ー参加しているアーティストのなかでも、特にリル・ウェインとのコラボレーションを強く望んだ理由は?
ずっと前からリルのファンだったんだ。だから、ヨーロッパで会った時に「いつかコラボしようぜ」と声をかけた。もともとは、ロジックにこの曲を歌ってもらうつもりだった。でもリルに音源を送ると、翌日に歌を入れて戻してきたんだ。感想を聞かせてくれって。それを聴いた瞬間、圧倒されたよ。突き抜けた奴だとは思っていたけど、まさかここまでとはね。

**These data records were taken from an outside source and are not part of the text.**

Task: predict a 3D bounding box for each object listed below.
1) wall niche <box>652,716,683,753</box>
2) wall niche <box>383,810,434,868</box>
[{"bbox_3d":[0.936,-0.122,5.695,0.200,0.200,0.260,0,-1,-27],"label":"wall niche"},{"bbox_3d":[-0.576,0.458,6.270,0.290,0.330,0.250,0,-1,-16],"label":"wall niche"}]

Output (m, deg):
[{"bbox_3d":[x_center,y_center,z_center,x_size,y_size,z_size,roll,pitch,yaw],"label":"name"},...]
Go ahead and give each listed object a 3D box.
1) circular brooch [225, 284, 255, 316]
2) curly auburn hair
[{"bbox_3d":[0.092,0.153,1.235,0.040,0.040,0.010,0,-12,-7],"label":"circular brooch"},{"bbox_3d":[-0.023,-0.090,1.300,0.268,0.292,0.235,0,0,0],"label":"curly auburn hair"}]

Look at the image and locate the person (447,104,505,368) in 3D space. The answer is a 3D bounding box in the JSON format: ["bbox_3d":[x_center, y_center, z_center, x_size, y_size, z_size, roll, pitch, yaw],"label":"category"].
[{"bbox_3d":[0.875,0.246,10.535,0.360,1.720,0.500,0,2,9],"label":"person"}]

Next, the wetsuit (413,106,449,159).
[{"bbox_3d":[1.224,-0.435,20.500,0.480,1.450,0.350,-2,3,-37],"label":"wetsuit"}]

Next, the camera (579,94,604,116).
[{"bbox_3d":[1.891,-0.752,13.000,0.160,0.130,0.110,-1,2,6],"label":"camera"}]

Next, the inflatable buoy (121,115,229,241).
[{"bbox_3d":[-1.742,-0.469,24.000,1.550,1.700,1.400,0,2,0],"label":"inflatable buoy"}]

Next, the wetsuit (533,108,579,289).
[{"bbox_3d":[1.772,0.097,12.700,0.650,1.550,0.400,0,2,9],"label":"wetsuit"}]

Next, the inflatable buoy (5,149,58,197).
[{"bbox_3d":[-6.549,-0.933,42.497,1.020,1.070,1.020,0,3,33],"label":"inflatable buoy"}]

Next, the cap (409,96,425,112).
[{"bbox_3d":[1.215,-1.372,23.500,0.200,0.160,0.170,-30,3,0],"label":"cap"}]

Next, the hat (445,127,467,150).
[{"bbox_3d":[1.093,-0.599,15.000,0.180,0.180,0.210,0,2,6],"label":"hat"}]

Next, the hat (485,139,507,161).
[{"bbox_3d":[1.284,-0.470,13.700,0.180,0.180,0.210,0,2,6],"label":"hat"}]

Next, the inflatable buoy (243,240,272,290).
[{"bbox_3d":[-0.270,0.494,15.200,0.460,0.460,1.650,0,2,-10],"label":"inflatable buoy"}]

ーいままで手がけたB面曲のなかでいちばんのお気に入りは?
「The Question Remains」。とんでもない曲だってことはグールーも俺もわかっていたのに、思いもよらぬ方向に行ってしまった。1992年のアルバム『Daily Operation』に収録するつもりだったんだ。マスタリングまでさせられたよ。でも、レーベル側から「12インチシングルで十分」と言われたんだ。カセットシングルにもなっていないなんて、ひどい話だろ?
ー私もカセットテープの時代に生まれたかったです。
当時は自分たちの店で働いていたんだ。R&Bからジャズやヒップホップまで、ありとあらゆる音楽を取り揃えた大きな棚がいくつも並んでいた。だから、初めてCDが出た時のことをよく覚えている。ピッカピカの新品だ。それを見て、「スゲーな! ってかこれ、スクラッチできんのか?」と思った。でも、いまはCDでもスクラッチできる。CDをスクラッチする技術が開発されたんだ。
ー最後に、2020年にVerzuz(訳注:ヒップホッププロデューサーたちがビートバトルを繰り広げる企画)で行われたRZAとのバトルの話をしましょう。あれはヒップホップの偉大さが証明された歴史的瞬間でした。
俺は乗り気じゃなかったんだけど、D・ナイスに「しのごの言わずにインスタライブをやってみろ」と言われたんだ。俺はただスピーカーにつないで配信を見ながら家の掃除をしていただけなのに、正気かよ?と思ったね。対戦相手はピート(・ロック)のほうがいいんじゃないか?とも言った。ピートとツアーを回る時はいつもバトルをしていたし、俺たちのバトルはとにかく楽しいから。すると、D・ナイスが電話をかけ直してきて、RZAはどうだ?と言うんだ。もちろん、快諾した。ドクター・ドレーとでも喜んで対戦したけど、RZAとのバトルは望むところだったから。
ーRZAほどの好敵手はいませんからね。
RZAと俺は、同じ屋根の下で暮らしていたことがあるんだ。だから、お前がダウンしたら、俺もダウンすると言った。あの夜、俺たちは歴史を創ったんだ。息子も見ていたから、その瞬間を分かち合うことができたよ。